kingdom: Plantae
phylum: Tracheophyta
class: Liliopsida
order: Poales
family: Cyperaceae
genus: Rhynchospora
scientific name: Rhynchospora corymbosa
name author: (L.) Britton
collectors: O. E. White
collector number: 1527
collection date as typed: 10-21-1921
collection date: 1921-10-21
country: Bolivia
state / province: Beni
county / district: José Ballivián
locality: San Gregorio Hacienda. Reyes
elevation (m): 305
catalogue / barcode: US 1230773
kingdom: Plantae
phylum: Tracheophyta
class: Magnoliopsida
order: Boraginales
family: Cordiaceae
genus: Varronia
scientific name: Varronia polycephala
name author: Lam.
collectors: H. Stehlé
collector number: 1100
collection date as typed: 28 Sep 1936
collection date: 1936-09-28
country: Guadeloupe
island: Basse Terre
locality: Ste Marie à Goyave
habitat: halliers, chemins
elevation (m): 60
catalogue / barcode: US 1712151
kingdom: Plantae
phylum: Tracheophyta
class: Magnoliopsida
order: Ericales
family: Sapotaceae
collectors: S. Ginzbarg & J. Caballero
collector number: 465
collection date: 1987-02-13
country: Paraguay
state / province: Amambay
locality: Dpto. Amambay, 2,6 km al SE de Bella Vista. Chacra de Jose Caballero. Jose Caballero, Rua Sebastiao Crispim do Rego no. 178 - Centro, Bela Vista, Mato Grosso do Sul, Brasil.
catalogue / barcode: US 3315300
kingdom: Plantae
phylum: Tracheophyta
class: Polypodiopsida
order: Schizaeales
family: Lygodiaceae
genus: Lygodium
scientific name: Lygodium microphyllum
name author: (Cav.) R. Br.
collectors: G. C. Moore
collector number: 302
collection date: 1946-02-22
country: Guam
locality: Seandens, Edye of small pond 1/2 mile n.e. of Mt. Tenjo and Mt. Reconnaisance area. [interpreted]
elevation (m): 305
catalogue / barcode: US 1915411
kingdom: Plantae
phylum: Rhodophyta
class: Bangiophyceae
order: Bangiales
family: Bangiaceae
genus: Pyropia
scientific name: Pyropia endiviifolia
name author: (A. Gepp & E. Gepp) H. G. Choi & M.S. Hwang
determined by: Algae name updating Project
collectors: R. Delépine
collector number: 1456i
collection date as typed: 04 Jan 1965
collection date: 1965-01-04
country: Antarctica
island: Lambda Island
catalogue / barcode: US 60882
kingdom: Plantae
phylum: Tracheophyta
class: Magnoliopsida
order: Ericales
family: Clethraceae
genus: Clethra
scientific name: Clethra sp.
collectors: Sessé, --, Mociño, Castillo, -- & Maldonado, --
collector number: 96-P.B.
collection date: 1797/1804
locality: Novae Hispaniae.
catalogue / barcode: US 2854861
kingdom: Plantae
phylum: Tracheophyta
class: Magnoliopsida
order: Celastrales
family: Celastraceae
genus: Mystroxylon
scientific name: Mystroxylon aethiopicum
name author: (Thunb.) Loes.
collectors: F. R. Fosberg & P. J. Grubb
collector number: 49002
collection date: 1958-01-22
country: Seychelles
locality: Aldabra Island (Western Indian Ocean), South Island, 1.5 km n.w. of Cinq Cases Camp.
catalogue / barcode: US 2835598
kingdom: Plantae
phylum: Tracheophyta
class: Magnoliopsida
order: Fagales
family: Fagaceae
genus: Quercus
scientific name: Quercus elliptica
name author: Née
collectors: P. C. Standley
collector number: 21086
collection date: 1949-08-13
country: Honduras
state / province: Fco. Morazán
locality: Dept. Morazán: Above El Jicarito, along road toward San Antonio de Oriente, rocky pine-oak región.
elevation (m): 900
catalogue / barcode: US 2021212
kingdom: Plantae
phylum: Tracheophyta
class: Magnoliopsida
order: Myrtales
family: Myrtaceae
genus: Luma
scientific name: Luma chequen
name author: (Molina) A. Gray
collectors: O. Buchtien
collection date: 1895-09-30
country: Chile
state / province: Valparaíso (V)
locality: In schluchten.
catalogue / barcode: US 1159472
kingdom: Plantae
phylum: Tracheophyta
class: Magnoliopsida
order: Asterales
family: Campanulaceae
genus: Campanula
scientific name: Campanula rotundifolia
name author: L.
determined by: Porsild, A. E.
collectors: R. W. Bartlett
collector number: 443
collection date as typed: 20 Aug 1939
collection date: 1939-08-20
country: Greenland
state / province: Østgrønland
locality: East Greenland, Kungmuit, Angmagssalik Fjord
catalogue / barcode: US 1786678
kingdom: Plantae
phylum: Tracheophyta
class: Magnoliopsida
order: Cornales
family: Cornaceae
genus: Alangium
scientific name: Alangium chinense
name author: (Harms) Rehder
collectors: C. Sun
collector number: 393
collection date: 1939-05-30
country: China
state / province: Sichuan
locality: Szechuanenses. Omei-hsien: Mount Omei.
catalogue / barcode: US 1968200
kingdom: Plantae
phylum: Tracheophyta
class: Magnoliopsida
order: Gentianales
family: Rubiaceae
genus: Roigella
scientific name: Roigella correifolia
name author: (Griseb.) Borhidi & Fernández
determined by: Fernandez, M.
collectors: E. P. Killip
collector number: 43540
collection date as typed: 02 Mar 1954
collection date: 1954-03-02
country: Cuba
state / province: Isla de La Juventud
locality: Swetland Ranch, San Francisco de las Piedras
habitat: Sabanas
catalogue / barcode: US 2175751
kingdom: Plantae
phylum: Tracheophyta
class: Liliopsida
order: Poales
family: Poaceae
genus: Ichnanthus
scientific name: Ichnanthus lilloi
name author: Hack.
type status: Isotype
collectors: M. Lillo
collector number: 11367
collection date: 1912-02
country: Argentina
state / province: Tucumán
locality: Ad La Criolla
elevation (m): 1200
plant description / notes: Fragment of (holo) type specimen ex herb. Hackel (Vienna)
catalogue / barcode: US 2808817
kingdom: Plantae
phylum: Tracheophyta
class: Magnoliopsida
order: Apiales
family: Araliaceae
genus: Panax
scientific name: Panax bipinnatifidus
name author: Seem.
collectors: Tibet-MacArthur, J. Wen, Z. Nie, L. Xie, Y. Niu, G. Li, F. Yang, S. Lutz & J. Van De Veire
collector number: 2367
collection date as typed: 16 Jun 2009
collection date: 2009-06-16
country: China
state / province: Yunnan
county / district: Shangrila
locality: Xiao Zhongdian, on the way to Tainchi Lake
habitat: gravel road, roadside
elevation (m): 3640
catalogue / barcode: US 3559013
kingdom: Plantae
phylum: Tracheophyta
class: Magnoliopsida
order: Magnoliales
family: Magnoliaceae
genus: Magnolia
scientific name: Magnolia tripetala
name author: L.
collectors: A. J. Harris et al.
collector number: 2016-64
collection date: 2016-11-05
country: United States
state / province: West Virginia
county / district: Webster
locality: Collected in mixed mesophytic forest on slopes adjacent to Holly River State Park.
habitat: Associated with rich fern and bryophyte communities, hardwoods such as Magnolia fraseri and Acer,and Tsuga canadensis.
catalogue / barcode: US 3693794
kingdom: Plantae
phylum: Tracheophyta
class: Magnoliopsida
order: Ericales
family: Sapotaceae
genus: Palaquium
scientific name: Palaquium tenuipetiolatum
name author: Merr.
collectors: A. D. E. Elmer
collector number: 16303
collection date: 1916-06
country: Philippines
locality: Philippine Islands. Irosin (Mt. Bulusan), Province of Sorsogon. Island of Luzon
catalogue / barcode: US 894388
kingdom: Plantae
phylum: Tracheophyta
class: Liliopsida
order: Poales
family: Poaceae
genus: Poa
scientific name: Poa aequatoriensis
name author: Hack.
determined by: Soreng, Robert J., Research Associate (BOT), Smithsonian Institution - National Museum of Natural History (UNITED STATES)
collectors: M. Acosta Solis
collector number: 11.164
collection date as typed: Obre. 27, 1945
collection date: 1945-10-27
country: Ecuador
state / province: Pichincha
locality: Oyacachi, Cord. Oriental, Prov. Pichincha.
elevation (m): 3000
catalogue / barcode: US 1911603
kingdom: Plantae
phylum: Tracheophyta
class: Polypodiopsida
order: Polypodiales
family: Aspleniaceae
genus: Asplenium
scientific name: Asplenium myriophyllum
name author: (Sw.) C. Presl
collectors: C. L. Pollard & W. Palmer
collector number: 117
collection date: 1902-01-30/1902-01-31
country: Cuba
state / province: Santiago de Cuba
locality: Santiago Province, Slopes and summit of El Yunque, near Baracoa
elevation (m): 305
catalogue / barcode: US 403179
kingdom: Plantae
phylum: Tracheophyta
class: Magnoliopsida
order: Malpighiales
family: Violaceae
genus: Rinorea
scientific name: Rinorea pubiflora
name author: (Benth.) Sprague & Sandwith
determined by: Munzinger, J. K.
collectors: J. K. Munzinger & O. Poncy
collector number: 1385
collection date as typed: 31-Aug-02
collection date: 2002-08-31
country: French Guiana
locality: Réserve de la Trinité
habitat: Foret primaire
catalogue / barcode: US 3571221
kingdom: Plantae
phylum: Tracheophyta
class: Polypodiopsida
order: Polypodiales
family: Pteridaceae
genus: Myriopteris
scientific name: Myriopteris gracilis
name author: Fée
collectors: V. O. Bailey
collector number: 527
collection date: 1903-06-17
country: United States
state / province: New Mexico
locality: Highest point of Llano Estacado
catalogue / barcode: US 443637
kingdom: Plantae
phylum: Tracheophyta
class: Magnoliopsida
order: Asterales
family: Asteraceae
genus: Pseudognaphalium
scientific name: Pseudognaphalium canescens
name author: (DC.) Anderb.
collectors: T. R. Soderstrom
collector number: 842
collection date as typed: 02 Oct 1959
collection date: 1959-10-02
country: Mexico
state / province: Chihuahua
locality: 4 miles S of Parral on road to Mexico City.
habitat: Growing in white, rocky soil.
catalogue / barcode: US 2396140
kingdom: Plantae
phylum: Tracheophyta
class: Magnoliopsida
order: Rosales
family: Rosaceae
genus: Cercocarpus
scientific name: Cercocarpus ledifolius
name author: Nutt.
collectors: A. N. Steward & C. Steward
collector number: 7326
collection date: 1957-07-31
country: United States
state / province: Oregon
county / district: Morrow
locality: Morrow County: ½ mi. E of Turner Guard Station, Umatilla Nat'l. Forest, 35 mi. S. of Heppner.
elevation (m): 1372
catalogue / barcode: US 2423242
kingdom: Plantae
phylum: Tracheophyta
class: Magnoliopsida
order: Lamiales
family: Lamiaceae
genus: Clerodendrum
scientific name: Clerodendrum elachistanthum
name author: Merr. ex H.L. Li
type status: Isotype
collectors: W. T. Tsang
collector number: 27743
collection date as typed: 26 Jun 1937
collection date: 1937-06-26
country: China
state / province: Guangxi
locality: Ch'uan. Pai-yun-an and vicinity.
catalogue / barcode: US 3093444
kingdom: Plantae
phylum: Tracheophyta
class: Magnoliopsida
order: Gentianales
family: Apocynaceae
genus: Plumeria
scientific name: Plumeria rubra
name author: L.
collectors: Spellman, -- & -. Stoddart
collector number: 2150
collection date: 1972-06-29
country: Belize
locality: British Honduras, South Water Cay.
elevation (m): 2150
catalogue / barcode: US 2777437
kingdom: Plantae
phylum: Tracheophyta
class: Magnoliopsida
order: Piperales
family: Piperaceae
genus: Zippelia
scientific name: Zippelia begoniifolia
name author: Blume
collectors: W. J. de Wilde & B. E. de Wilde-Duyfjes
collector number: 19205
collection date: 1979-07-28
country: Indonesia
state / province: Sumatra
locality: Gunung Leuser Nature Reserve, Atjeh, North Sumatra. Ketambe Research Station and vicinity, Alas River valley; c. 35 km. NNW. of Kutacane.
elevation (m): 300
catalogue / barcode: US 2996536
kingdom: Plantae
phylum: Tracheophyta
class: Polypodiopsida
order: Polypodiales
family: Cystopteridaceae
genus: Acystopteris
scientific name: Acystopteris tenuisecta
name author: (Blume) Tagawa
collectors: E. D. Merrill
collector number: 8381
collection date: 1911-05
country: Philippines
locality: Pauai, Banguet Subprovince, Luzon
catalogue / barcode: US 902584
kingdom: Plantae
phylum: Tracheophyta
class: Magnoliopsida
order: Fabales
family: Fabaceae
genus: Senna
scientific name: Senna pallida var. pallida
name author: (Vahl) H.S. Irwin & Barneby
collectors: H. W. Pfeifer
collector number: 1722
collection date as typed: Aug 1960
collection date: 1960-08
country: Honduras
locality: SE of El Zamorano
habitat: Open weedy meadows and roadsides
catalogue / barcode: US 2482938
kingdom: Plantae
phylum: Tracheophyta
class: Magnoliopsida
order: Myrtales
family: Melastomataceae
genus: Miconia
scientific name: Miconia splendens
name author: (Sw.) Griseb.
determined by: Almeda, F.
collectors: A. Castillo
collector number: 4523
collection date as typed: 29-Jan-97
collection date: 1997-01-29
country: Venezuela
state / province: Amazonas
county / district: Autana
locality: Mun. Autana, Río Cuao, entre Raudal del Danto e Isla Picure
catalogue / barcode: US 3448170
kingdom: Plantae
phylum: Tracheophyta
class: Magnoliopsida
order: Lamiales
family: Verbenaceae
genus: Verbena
========
→ **Required task**
Rewrite everything in the data from the line containing "elevation (m): 900" down to the line containing "genus: Alangium", both included, as a Markdown table with columns Row and Entry. Number each line in Row and skip blank lines.

→ **Result of this task**
| Row | Entry |
|---|---|
| 1 | elevation (m): 900 |
| 2 | catalogue / barcode: US 2021212 |
| 3 | kingdom: Plantae |
| 4 | phylum: Tracheophyta |
| 5 | class: Magnoliopsida |
| 6 | order: Myrtales |
| 7 | family: Myrtaceae |
| 8 | genus: Luma |
| 9 | scientific name: Luma chequen |
| 10 | name author: (Molina) A. Gray |
| 11 | collectors: O. Buchtien |
| 12 | collection date: 1895-09-30 |
| 13 | country: Chile |
| 14 | state / province: Valparaíso (V) |
| 15 | locality: In schluchten. |
| 16 | catalogue / barcode: US 1159472 |
| 17 | kingdom: Plantae |
| 18 | phylum: Tracheophyta |
| 19 | class: Magnoliopsida |
| 20 | order: Asterales |
| 21 | family: Campanulaceae |
| 22 | genus: Campanula |
| 23 | scientific name: Campanula rotundifolia |
| 24 | name author: L. |
| 25 | determined by: Porsild, A. E. |
| 26 | collectors: R. W. Bartlett |
| 27 | collector number: 443 |
| 28 | collection date as typed: 20 Aug 1939 |
| 29 | collection date: 1939-08-20 |
| 30 | country: Greenland |
| 31 | state / province: Østgrønland |
| 32 | locality: East Greenland, Kungmuit, Angmagssalik Fjord |
| 33 | catalogue / barcode: US 1786678 |
| 34 | kingdom: Plantae |
| 35 | phylum: Tracheophyta |
| 36 | class: Magnoliopsida |
| 37 | order: Cornales |
| 38 | family: Cornaceae |
| 39 | genus: Alangium |